On 26 October 2001 the contract and money (18.9 billion dollars) for System Development and Demonstration (SDD) were awarded to Lockheed Martin, whose X-35 proved itself better than Boeing’s X-32 by outperforming it consistently.
Naming the new airplane was not an obvious task- the main argument was whether to call it F-24, as the next aircraft entering United States’ service (after the YF-23) or F-35, which fits its earlier title “X-35”. After many discussions, it was officially named F-35. The F-35 was named “Lightning ll” in order to honor Lockheed Martin’s World War II-era twin-prop P-38 Lightning. Because the F-35 has 3 different variants, the name “Lightning ll” might not serve all F-35s. That name was dumped before, when it was given to the F-22 for the same reason, and changed later to “Raptor”.
The F-35’s shape reminds Lockheed’s earlier made F-22, although it is smaller and has only one engine. Its capabilities are second only to those of the F-22 Raptor, and as mentioned before, they include a short takeoff and vertical landing abilities thanks to its lift fan and thrust vectoring nozzle. The lift fan also grants the F-35 a larger payload capacity, which enables the F-35 to carry much more weapons-even more than the F-22! It also reduces the damage dealt by the aircraft’s hot exhaust to runways/aircraft carrier decks during vertical takeoffs/landings by cooling it with its own cold air flow. However, it often proves to be unnecessary and add extra weight during conventional takeoffs/landings, or while performing horizontal flights.

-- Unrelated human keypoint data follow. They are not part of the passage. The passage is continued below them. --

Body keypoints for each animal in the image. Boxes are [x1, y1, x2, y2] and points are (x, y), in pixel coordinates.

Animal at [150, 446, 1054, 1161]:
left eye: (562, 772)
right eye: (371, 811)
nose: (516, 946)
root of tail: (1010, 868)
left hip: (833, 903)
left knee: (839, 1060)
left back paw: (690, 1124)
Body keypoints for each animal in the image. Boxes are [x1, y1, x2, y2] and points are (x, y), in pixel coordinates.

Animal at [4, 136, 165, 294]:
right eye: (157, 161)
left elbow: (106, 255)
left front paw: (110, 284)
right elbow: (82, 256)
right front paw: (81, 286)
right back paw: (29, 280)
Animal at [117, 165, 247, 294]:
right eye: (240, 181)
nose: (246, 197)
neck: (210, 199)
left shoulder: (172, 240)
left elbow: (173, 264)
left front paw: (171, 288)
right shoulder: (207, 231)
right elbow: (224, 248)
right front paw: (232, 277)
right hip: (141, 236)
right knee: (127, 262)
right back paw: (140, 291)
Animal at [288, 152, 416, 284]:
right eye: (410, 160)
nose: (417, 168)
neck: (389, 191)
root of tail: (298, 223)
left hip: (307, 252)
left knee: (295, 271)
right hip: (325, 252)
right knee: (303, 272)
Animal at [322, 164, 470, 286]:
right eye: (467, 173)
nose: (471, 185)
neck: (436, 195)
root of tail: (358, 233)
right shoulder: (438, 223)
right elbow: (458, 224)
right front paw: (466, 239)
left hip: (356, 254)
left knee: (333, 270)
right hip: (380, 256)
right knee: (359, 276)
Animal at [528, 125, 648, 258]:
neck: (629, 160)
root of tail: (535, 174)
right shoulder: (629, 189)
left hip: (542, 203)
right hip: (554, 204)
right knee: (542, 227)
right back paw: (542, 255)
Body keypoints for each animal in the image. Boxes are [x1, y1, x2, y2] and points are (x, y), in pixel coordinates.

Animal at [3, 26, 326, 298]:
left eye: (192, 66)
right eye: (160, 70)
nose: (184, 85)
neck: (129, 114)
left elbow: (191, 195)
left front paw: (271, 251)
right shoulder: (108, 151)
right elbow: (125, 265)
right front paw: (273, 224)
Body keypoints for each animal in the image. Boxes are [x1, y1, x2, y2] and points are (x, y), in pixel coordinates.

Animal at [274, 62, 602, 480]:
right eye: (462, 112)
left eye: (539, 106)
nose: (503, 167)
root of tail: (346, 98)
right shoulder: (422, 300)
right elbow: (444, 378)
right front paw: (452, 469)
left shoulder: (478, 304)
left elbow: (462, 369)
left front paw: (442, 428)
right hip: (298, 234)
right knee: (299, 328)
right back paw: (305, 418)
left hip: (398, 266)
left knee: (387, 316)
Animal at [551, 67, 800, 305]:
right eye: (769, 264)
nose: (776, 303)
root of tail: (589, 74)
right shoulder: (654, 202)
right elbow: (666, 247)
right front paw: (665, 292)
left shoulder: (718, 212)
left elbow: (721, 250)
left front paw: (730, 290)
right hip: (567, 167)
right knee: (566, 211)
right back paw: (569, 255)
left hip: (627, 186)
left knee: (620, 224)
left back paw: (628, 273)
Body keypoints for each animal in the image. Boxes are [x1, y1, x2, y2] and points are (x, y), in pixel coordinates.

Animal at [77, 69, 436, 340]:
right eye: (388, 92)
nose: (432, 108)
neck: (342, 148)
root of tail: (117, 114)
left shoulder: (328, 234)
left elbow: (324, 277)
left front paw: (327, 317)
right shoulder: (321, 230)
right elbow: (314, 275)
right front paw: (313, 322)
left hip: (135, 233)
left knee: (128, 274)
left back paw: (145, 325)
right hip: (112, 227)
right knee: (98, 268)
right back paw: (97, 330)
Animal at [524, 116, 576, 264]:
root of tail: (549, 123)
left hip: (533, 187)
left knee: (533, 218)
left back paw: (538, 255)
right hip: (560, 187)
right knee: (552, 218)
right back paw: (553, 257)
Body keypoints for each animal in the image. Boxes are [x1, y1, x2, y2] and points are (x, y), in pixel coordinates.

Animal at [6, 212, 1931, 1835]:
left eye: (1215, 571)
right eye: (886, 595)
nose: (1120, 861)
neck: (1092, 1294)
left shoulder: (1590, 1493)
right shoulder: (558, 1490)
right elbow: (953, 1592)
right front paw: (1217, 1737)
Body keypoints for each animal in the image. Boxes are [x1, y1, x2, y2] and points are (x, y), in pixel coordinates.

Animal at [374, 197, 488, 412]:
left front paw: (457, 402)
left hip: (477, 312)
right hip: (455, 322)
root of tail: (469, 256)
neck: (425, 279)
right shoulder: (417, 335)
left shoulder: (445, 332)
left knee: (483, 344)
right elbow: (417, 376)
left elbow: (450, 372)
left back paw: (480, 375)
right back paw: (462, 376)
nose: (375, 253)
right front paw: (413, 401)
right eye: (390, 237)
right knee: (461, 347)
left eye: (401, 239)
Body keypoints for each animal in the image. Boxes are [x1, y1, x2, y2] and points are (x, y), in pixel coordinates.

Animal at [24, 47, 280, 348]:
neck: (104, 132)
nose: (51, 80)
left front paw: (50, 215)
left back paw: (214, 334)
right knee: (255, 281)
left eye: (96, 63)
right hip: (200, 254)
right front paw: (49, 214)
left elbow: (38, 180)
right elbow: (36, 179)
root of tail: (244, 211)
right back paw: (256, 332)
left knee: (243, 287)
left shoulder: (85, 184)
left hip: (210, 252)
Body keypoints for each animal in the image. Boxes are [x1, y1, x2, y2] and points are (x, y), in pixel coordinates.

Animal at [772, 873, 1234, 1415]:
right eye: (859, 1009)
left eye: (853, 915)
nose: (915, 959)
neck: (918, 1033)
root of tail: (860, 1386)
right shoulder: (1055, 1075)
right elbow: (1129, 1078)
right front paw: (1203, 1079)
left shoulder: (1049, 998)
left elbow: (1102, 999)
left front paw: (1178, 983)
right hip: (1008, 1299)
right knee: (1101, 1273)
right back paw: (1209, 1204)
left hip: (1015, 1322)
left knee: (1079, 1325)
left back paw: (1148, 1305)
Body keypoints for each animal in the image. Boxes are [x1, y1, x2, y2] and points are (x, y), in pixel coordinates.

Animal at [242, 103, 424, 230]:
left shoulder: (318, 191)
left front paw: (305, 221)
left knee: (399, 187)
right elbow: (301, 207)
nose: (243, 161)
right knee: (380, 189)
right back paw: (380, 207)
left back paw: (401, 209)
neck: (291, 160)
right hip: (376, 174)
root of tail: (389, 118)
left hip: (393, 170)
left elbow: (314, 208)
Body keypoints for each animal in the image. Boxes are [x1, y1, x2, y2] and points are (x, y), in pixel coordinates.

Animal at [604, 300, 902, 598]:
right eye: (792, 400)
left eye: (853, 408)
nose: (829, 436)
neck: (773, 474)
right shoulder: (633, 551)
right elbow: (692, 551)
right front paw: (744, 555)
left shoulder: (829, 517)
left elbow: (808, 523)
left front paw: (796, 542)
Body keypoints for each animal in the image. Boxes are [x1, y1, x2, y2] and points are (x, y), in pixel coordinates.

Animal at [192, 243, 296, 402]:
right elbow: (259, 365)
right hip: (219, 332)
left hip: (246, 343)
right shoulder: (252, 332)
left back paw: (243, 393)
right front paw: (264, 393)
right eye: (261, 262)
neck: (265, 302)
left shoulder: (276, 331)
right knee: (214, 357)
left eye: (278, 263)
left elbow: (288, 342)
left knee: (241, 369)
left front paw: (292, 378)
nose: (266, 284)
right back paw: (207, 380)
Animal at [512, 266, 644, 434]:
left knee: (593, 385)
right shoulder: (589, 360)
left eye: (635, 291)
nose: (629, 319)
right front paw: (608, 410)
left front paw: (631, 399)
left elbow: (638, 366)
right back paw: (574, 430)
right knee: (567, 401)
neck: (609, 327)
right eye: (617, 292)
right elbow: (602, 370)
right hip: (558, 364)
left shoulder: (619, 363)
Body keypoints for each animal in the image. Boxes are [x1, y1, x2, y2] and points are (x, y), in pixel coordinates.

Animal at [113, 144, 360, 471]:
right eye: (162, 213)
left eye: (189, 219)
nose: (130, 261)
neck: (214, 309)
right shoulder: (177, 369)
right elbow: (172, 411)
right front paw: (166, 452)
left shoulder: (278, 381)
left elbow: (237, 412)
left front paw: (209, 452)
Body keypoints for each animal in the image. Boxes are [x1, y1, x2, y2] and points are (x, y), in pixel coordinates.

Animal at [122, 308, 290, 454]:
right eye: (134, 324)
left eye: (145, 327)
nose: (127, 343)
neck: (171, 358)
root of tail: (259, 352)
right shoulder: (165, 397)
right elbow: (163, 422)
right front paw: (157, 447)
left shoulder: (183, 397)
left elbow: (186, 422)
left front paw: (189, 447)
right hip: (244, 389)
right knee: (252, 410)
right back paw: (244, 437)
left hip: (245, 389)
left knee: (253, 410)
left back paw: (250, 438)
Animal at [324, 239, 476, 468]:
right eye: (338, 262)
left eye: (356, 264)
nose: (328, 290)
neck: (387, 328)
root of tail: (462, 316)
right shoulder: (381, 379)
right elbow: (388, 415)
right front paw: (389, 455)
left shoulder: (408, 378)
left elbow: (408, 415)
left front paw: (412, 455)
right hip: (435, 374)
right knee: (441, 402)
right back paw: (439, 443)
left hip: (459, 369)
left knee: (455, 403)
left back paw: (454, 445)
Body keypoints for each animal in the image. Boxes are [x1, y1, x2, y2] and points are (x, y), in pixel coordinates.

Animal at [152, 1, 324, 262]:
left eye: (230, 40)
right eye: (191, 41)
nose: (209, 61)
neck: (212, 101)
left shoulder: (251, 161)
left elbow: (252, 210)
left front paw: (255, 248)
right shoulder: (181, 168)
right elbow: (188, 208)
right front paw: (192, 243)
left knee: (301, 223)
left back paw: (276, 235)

The USAF has conducted an analysis of the F-35's air-to-air performance against all 4th generation fighter aircraft currently available, and has found the F-35 to be at least four times more effective. It is expected to be mass produced with about 5000 airplanes manufactured through 2040 as a worldwide leading airplane. Future plans of creating self-flying aircraft using artificial high-intelligent computers instead of pilots suggest that the F-35 might be the last manufactured manned fighter.